## Task to carry out
Transcribe exactly everything in the data below from the line containing "middle; dominant-baseline: central;" down to the line containing "318,0 319,33 281,36", both lines included and nothing further.

Segment Start: Supplied material

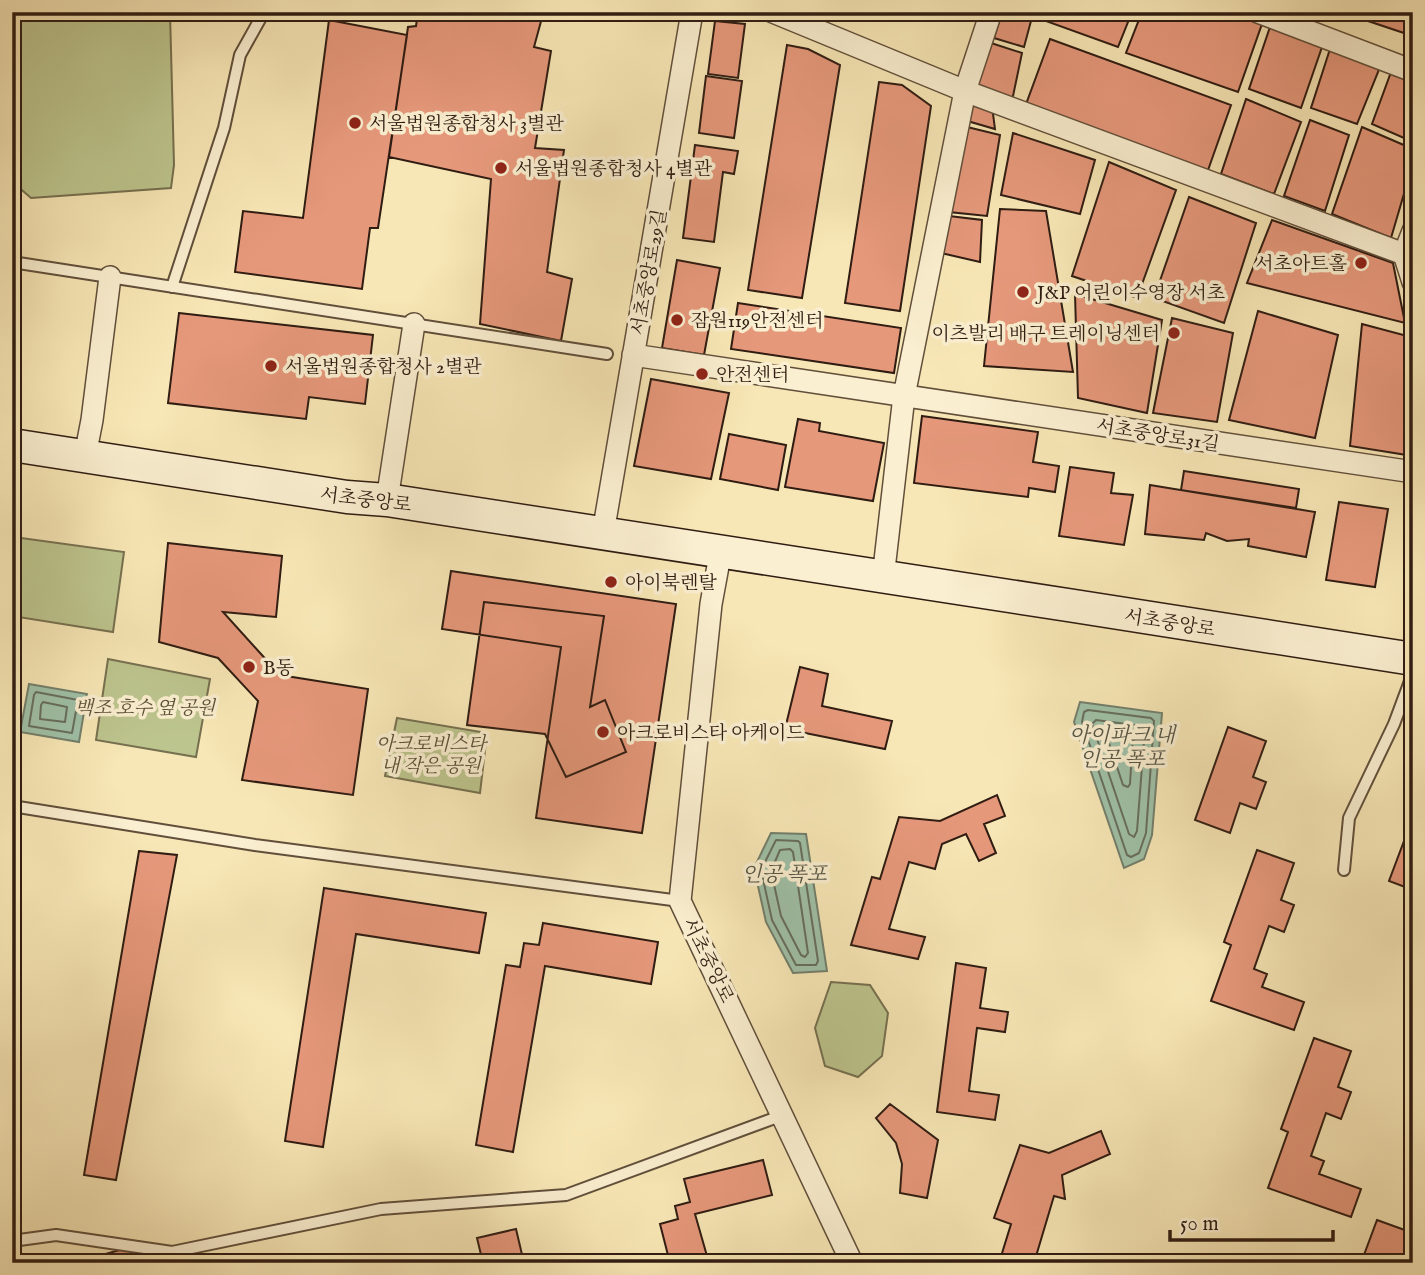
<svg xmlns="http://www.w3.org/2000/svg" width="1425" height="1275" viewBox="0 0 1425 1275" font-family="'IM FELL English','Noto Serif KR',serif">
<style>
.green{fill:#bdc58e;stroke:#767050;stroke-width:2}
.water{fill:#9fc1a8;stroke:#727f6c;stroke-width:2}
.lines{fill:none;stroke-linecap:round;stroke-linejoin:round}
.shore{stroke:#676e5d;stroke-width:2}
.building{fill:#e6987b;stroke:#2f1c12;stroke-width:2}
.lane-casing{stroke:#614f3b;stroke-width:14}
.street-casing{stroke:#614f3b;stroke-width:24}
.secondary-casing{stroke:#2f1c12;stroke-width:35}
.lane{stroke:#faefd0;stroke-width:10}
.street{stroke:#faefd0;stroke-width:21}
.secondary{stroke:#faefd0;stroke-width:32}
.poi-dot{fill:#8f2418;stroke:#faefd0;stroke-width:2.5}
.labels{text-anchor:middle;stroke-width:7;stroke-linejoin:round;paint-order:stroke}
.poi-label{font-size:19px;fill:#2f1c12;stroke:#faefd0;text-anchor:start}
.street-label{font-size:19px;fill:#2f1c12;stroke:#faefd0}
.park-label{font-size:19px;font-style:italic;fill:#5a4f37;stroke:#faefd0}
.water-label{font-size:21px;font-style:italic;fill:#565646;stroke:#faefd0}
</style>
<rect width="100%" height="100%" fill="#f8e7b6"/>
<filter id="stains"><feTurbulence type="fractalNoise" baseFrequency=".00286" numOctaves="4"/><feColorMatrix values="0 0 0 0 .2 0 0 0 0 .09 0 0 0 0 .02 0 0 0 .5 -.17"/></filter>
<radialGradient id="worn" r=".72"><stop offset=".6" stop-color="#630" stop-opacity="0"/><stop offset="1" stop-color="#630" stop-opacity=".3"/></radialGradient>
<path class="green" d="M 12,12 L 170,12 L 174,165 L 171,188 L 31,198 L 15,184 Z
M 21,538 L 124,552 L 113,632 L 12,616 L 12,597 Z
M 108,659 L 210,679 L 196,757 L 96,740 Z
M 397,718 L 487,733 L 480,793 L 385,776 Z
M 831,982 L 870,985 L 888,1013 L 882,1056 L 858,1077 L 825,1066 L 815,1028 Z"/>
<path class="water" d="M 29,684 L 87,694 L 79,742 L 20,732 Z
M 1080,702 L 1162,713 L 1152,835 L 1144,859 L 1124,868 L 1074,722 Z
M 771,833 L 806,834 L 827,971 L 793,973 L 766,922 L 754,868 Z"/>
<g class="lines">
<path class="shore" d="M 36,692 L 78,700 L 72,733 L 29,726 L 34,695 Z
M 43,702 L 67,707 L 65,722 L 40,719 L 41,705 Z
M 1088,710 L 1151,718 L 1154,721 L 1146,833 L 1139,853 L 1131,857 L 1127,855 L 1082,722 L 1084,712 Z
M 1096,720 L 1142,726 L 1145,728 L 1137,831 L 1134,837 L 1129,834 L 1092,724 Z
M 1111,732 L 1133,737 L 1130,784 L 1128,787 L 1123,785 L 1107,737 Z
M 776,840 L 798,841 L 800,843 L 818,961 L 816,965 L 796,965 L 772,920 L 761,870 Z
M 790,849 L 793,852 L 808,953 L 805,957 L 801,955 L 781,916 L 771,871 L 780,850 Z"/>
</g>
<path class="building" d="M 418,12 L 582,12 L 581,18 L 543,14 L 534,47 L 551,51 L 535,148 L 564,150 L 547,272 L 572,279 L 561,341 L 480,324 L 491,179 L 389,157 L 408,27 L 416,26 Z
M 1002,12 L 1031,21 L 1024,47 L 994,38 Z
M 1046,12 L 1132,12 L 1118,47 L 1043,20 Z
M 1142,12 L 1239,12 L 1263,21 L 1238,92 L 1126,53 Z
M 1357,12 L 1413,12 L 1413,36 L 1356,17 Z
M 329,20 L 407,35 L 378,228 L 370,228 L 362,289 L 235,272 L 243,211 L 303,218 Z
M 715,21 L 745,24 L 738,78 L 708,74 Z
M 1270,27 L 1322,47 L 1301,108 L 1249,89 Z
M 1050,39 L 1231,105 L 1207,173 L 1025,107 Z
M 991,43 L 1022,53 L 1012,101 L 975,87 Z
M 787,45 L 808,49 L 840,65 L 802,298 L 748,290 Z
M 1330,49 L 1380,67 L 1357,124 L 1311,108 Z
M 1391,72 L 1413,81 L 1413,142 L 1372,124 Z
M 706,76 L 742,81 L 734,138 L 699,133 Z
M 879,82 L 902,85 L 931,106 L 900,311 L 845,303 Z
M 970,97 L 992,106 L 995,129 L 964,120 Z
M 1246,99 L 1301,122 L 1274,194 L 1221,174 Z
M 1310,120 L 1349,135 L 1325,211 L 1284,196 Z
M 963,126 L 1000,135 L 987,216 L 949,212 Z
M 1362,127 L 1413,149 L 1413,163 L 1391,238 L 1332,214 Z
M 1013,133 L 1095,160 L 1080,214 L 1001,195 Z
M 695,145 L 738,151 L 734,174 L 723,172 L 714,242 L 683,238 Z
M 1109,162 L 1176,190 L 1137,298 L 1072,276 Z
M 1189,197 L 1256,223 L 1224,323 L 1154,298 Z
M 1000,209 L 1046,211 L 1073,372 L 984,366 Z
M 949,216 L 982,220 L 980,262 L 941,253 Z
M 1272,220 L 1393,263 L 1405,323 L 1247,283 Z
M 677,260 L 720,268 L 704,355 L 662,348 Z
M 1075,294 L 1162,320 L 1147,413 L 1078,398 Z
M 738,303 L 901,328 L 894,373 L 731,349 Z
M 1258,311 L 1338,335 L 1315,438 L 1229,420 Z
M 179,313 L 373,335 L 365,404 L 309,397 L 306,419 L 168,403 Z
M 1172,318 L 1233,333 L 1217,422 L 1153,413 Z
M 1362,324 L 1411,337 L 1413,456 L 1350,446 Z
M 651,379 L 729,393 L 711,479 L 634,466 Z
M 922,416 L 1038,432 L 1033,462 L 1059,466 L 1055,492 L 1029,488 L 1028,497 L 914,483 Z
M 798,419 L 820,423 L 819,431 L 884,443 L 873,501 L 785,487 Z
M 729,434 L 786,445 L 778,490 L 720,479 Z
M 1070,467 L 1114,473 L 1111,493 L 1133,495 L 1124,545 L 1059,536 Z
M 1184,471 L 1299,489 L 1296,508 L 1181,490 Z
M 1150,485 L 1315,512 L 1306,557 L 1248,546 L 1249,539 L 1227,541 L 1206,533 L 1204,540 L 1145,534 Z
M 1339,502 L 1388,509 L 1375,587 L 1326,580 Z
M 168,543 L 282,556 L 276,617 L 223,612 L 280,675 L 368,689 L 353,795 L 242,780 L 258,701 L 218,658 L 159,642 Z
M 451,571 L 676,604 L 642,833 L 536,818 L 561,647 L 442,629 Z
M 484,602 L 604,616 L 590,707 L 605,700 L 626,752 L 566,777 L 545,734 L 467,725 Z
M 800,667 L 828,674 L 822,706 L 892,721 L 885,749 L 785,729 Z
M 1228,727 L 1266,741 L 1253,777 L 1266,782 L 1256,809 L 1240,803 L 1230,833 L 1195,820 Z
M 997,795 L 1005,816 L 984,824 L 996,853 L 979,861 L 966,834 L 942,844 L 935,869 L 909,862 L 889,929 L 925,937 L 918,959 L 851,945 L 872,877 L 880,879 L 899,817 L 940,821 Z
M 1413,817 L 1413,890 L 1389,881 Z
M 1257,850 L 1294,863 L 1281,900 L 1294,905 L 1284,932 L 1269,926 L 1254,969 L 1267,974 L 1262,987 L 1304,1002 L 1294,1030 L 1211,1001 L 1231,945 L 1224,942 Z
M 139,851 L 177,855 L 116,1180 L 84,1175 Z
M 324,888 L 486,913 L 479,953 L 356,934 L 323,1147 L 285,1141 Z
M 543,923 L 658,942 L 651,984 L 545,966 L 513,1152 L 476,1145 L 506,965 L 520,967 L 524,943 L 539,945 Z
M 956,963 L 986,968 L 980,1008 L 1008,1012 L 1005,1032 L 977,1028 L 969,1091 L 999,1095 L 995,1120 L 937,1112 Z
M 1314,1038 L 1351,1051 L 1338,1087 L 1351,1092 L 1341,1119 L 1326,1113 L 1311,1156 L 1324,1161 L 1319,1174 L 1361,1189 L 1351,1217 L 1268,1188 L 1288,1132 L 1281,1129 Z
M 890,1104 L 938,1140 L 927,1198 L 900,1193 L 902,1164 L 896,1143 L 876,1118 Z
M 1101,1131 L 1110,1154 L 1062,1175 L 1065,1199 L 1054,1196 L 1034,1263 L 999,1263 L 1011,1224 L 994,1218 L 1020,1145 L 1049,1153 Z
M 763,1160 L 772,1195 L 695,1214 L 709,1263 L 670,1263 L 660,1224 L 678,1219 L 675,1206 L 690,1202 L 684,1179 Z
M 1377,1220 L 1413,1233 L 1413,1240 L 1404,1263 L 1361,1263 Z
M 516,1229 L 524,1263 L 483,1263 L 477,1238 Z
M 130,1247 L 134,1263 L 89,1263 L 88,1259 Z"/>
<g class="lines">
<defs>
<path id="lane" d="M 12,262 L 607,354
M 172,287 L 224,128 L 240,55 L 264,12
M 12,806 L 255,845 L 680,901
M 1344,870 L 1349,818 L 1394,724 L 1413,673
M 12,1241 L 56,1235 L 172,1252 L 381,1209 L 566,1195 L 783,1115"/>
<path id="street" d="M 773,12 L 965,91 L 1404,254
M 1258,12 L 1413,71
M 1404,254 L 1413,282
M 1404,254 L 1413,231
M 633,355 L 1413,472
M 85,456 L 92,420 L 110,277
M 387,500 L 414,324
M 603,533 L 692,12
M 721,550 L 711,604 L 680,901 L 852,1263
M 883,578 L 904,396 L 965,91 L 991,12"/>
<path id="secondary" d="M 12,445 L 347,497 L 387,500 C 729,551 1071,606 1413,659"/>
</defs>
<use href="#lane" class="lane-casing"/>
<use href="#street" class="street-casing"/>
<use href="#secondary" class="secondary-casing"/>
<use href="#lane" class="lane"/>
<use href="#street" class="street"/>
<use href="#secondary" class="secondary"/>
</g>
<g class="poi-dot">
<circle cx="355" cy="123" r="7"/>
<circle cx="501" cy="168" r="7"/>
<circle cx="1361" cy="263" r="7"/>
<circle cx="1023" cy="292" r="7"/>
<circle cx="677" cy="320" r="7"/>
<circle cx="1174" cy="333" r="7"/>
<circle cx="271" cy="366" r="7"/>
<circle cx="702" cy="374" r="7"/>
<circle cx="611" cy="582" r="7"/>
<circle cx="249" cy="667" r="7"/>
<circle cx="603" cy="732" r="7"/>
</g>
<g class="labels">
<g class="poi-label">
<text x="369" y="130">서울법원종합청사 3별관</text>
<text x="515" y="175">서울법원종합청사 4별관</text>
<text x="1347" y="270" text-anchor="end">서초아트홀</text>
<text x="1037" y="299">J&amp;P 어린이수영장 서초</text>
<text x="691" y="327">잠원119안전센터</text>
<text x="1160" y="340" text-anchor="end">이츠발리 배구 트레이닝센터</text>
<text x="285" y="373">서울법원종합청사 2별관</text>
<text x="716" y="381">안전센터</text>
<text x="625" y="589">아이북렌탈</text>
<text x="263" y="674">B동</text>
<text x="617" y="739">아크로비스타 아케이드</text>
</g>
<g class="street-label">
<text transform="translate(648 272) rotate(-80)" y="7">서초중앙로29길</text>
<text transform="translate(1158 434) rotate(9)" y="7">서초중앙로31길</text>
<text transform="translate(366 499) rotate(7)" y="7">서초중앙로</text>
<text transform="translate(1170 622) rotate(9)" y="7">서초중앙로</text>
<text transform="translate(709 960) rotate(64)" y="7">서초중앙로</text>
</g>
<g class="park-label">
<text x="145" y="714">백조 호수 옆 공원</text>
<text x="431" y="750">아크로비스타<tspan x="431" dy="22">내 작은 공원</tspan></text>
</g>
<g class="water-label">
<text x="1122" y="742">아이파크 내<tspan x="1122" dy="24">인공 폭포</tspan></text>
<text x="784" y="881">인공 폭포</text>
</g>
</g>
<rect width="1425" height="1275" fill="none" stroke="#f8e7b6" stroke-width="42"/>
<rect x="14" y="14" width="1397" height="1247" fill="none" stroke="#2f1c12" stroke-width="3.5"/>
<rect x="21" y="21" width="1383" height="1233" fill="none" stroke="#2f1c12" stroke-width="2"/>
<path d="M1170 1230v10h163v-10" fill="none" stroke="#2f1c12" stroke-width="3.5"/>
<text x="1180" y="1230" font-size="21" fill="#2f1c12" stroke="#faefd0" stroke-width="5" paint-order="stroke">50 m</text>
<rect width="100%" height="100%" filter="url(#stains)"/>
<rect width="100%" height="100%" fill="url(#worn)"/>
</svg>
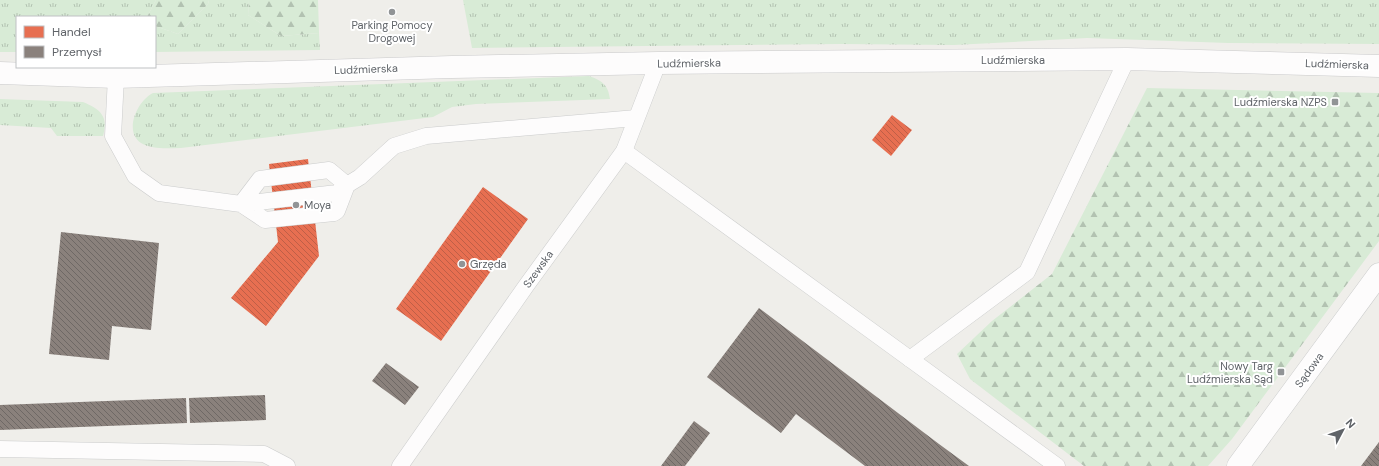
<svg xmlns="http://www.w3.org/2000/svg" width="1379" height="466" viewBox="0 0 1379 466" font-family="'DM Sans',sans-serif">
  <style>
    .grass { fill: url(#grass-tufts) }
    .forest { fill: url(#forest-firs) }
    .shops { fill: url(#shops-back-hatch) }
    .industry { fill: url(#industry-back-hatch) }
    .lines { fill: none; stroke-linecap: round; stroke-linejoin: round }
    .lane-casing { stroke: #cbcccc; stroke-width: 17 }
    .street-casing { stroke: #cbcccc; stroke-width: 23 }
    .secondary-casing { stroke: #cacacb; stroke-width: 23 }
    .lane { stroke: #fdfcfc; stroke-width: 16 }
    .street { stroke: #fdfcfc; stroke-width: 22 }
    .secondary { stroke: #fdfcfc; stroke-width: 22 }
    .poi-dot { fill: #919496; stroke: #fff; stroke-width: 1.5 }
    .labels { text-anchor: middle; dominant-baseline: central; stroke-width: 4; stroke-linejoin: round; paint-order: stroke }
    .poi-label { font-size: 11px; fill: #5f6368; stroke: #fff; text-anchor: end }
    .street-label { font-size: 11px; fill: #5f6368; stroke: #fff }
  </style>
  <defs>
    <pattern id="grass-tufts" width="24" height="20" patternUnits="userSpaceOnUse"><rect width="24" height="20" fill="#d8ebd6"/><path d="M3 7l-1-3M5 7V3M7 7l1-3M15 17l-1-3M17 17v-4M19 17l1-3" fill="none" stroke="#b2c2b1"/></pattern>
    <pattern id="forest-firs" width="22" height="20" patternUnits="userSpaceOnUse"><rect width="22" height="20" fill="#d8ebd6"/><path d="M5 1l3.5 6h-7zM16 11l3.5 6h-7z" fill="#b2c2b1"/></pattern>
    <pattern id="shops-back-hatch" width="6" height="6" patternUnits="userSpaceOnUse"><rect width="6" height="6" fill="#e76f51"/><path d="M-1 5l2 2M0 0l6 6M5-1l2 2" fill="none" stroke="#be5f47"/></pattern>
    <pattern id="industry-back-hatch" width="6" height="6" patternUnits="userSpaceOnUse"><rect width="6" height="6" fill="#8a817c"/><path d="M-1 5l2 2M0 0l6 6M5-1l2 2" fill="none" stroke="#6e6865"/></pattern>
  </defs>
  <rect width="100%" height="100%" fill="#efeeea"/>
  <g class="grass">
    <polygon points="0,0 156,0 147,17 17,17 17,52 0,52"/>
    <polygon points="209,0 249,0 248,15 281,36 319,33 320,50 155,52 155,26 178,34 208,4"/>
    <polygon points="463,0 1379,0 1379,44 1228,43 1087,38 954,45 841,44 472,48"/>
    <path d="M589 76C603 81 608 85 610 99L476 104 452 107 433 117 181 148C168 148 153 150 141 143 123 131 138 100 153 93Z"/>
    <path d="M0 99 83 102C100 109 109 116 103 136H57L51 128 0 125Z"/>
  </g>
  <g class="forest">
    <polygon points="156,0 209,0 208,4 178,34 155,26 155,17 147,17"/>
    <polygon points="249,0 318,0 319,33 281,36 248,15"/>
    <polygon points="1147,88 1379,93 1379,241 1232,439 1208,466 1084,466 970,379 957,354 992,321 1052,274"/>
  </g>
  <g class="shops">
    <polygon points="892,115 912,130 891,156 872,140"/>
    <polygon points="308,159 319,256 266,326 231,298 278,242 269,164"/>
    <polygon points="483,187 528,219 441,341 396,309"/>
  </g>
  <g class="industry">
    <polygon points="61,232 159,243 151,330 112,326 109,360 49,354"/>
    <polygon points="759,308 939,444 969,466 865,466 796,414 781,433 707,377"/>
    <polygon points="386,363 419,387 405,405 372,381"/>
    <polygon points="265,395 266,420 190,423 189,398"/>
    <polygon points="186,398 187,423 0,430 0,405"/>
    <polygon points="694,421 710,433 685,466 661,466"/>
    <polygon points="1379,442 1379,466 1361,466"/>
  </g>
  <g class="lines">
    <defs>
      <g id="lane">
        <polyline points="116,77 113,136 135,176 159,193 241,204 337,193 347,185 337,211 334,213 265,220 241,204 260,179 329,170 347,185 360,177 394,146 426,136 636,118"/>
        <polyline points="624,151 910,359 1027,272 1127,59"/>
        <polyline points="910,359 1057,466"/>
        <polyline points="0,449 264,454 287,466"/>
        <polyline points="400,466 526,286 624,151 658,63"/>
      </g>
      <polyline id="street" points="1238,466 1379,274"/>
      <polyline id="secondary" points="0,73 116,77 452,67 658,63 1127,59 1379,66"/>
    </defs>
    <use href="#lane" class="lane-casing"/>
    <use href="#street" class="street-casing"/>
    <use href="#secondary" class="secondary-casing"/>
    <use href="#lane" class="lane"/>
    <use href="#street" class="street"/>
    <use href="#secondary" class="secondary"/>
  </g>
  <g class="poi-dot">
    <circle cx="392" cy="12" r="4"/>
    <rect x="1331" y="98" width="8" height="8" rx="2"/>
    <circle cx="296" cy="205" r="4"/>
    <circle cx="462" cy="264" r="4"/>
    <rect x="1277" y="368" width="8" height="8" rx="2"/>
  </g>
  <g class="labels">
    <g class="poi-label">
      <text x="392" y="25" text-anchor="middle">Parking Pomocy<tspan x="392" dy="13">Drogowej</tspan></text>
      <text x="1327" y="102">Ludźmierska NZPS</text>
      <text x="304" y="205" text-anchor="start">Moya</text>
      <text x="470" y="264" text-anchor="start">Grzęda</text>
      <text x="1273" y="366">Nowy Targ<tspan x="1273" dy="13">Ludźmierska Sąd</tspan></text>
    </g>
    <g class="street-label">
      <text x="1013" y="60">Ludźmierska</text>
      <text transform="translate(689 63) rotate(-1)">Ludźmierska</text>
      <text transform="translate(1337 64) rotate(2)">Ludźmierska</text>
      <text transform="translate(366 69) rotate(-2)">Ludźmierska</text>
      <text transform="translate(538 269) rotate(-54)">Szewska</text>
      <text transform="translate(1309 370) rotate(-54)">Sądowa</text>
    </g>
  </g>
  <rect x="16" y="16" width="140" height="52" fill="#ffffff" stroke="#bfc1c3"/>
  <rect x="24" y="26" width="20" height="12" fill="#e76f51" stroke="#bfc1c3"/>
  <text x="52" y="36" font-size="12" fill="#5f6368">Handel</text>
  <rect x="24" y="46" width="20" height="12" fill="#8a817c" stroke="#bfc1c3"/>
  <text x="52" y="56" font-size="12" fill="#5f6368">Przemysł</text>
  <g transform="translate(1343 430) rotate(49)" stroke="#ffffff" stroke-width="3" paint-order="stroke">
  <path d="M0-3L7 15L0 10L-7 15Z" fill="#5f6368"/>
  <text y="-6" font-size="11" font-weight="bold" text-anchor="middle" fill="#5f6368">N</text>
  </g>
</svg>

Segment End: Supplied material

## Written response
    .labels { text-anchor: middle; dominant-baseline: central; stroke-width: 4; stroke-linejoin: round; paint-order: stroke }
    .poi-label { font-size: 11px; fill: #5f6368; stroke: #fff; text-anchor: end }
    .street-label { font-size: 11px; fill: #5f6368; stroke: #fff }
  </style>
  <defs>
    <pattern id="grass-tufts" width="24" height="20" patternUnits="userSpaceOnUse"><rect width="24" height="20" fill="#d8ebd6"/><path d="M3 7l-1-3M5 7V3M7 7l1-3M15 17l-1-3M17 17v-4M19 17l1-3" fill="none" stroke="#b2c2b1"/></pattern>
    <pattern id="forest-firs" width="22" height="20" patternUnits="userSpaceOnUse"><rect width="22" height="20" fill="#d8ebd6"/><path d="M5 1l3.5 6h-7zM16 11l3.5 6h-7z" fill="#b2c2b1"/></pattern>
    <pattern id="shops-back-hatch" width="6" height="6" patternUnits="userSpaceOnUse"><rect width="6" height="6" fill="#e76f51"/><path d="M-1 5l2 2M0 0l6 6M5-1l2 2" fill="none" stroke="#be5f47"/></pattern>
    <pattern id="industry-back-hatch" width="6" height="6" patternUnits="userSpaceOnUse"><rect width="6" height="6" fill="#8a817c"/><path d="M-1 5l2 2M0 0l6 6M5-1l2 2" fill="none" stroke="#6e6865"/></pattern>
  </defs>
  <rect width="100%" height="100%" fill="#efeeea"/>
  <g class="grass">
    <polygon points="0,0 156,0 147,17 17,17 17,52 0,52"/>
    <polygon points="209,0 249,0 248,15 281,36 319,33 320,50 155,52 155,26 178,34 208,4"/>
    <polygon points="463,0 1379,0 1379,44 1228,43 1087,38 954,45 841,44 472,48"/>
    <path d="M589 76C603 81 608 85 610 99L476 104 452 107 433 117 181 148C168 148 153 150 141 143 123 131 138 100 153 93Z"/>
    <path d="M0 99 83 102C100 109 109 116 103 136H57L51 128 0 125Z"/>
  </g>
  <g class="forest">
    <polygon points="156,0 209,0 208,4 178,34 155,26 155,17 147,17"/>
    <polygon points="249,0 318,0 319,33 281,36 248,15"/>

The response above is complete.